13. Rev. George Peter Cosby Fontaine – Born in Alabama, America in the year 1836.

He Taught school for two years, held office as Justice of the Peace, served in the Confederate Army and afterward became an itinerant Methodist minister and a merchant. During the War Between the States, he enlisted in the Grove Hill Guards, state troops, and served as a First Lieutenant of Company B, 38th Alabama Infantry. He was Tax Assessor of Wilcox County (1880-1884), a Royal Arch Mason. He is buried in Grove Hill, AL. 

George married Margaret Dumas and Martha Meyers; with Martha he had seven children, the sixth named Willie Naomi Fontaine, born in ?.

14. Willie Naomi Fontaine – Born in Tennessee, America in the year ?.

Willie Married Sherwood Dycus and gave birth to one child, Catherine Fontaine Dycus, born ?.

15. Catherine Fontaine Dycus – Born in ? in the year ?.

Catherine married James Henry Plemmons and gave birth to three children, the first named Sylvia Naomi Plemmons, born 1952.

16. Sylvia Plemmons – Born in Illinois, America in the year 1952.

Sylvia married Rev. David Smith and gave birth to five children, the second named Jared Austen Smith, born 1977.

17. Rev. Jared Austen Smith – Born in London, England in the year 1977.
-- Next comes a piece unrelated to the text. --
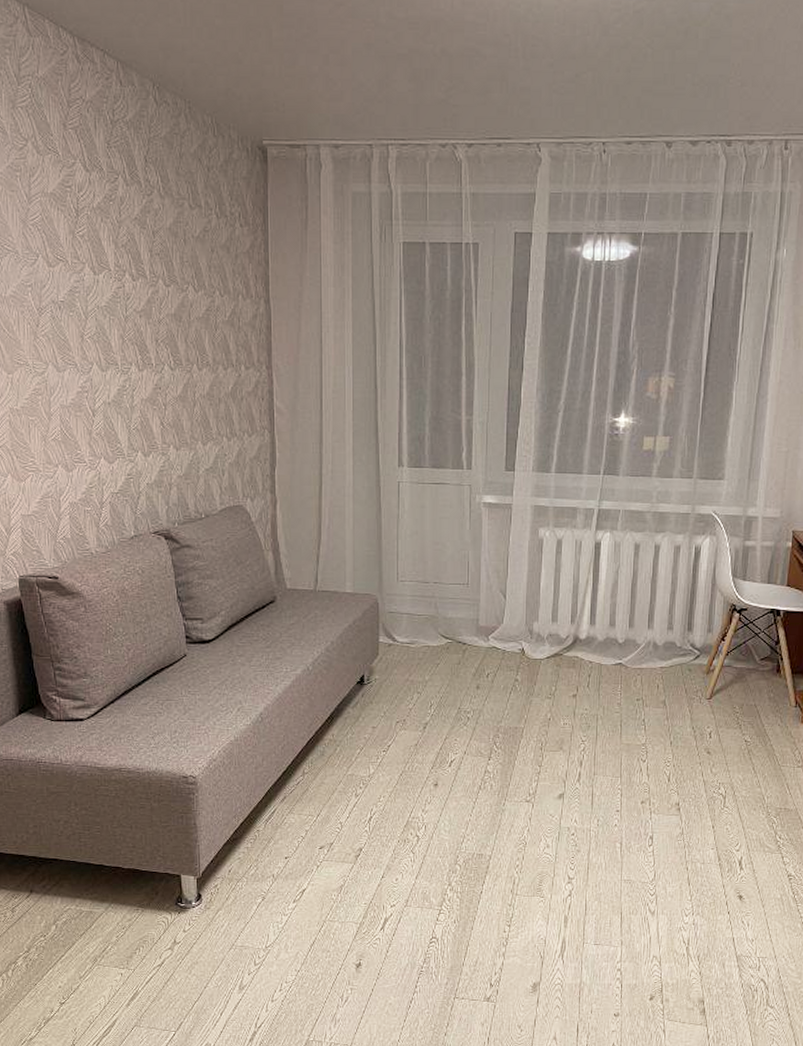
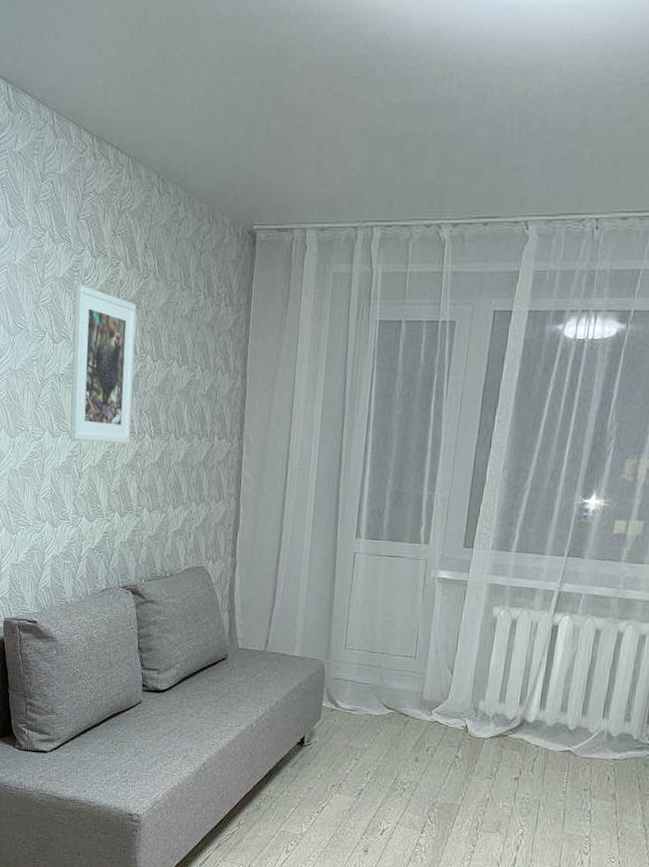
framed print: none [68,201,148,376] -> present [70,285,137,444]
Having trained for the Gospel Ministry under the private tutelage of several eminent Bible scholars, he was ordained and became the pastor of the Baptist Church on Kensington Place, London, England, in 1999. He staunchly holds to the root teachings of the church, namely, a restricted communion table and a high-calvinist stance. He is also a co-founder of the Association of Historic Baptists—an organisation designed to promote the historic and doctrinal values of the Strict and Particular Baptists.

Jared married Maria Elna Calvo Loberiano, whose 13 children were lost through miscarriage.

Thus ends, through my direct line, the Fontaine story.